● Task to complete:
Count the lines in the records beneath this task that contain the string "РАНХиГС", then give the count by itself.

● Input data:
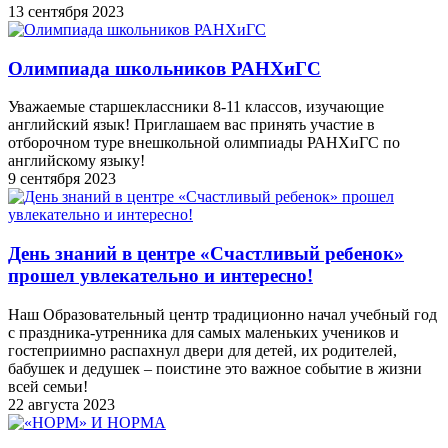
13 сентября 2023
Олимпиада школьников РАНХиГС
Уважаемые старшеклассники 8-11 классов, изучающие
английский язык! Приглашаем вас принять участие в
отборочном туре внешкольной олимпиады РАНХиГС по
английскому языку!
9 сентября 2023
День знаний в центре «Счастливый ребенок»
прошел увлекательно и интересно!
Наш Образовательный центр традиционно начал учебный год
с праздника-утренника для самых маленьких учеников и
гостеприимно распахнул двери для детей, их родителей,
бабушек и дедушек – поистине это важное событие в жизни
всей семьи!
22 августа 2023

● Result of the task:
2